Her second labor followed the first’s example, and she ended up with a second c-section. This one was better, because she knew what to expect and had done some things to prepare. She had skin to skin, got started breastfeeding more quickly, etc. But it was still failure.

She didn’t plan to get pregnant the third time, it was an accident born of “goddess sex”. And she didn’t plan on keeping the baby, she just kept putting off taking the Plan B her doctor had prescribed. What she did plan was a home birth, acting expressly against the policy of the OB she was also seeing, in case she needed to deliver in the hospital. This pregnancy actually seemed more medically risky – she bled clots early on and had various other scary signs – but this time she did some inner work in addition to the physical stuff. She discovered that she was a bitter woman who pushed other women away, that she had never learned how to relax and just be, etc. So she went on a voyage of emotional and relational discovery (including a “goddess week” in Hawaii). Then she had a successful home birth when her inner goddess pushed for her.

I don’t recommend this story. Rosewood is a flake. Both her methods and her beliefs are highly suspect.

Which doesn’t mean that I didn’t have a takeaway. The truth is, childbirth isn’t simply a physical thing. A woman’s mind and emotions do impact the progression of labor – and it’s important to not ignore that. Relationship with your labor support is important. Having a goal beyond “not failing again” is important.

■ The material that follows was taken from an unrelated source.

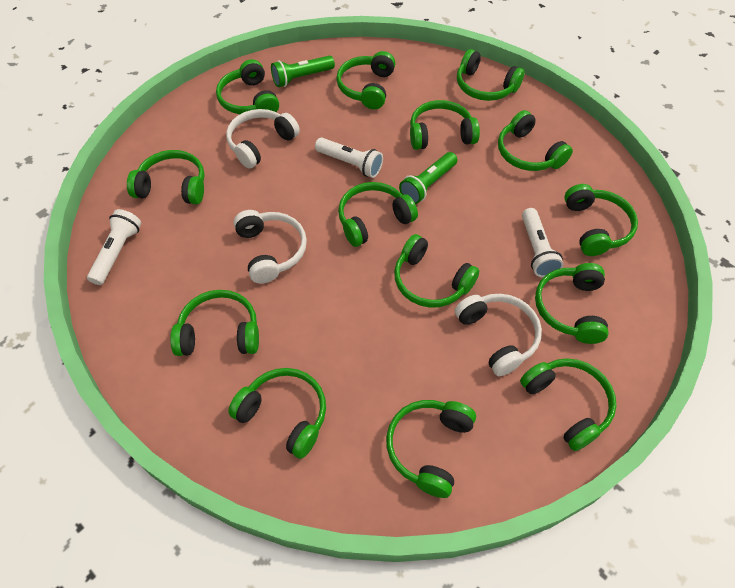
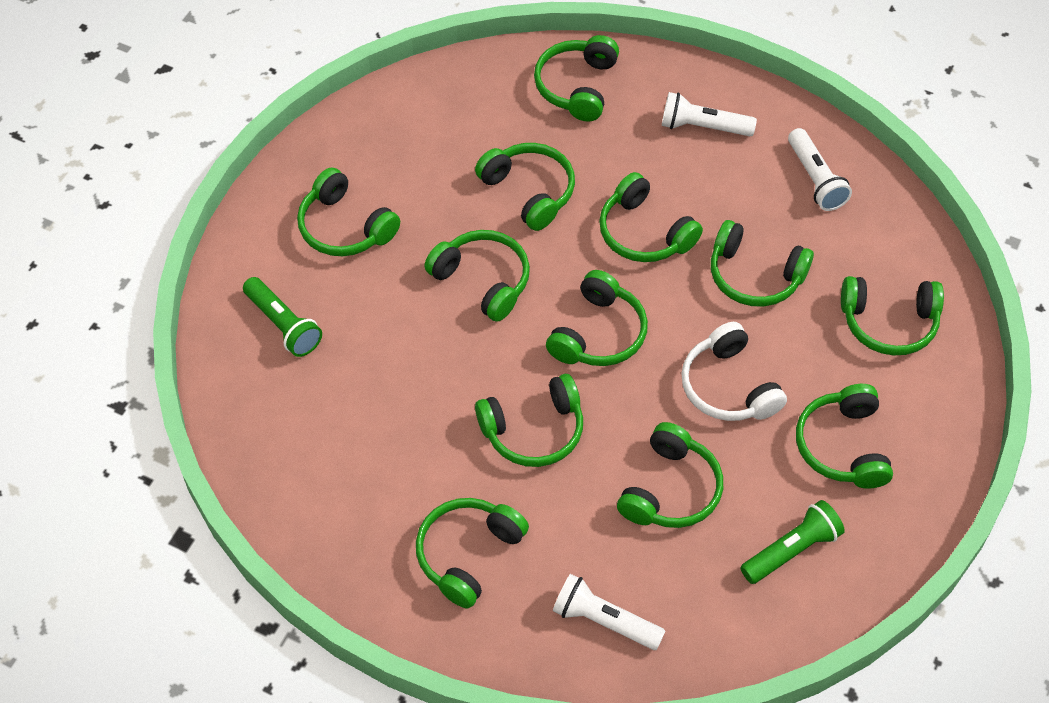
green headphones: [127,150,205,205] [170,290,259,356] [216,59,279,114] [228,368,326,459] [336,51,395,109] [338,182,418,247] [386,400,476,498] [394,234,479,308] [410,100,480,150] [457,49,525,101] [498,110,573,171] [520,358,616,451] [535,263,608,344] [564,184,638,256] = 14 -> [297,167,400,256] [416,498,529,608] [425,230,530,322] [475,143,575,231] [475,374,583,467] [534,35,619,122] [546,270,648,366] [599,172,703,262] [617,422,723,528] [711,220,814,307] [796,384,893,489] [841,276,944,355] = 12
white headphones: [226,109,300,169] [233,210,307,284] [455,294,542,376] = 3 -> [681,322,787,421] = 1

That said, there are many differences between Rosewood’s sections and mine. I do not feel my c-section was a failure. It was not forced on me, I chose it. While Rosewood experienced a very difficult labor after premature rupture of membranes, I never went into labor. Rosewood’s initial experience of premature rupture of membranes followed by stop and go labor was repeated in each of her pregnancies. At present, I have never gone through labor and have no reason to expect that my labor should not proceed normally.

I will be preparing for my first labor and delivery, which just happens to be after a c-section. Rosewood was trying to correct what she’d done wrong in her first labor and delivery in order to avoid the undesirable outcome she had. It’s a very different experience – and one that causes us to have very different mindsets from the outset.


Rating: 1 star
Category: Childbirth memoir
Synopsis: Rosewood tries for a home VBAC twice – and learns that childbirth isn’t just physical.
Recommendation: I don’t recommend it.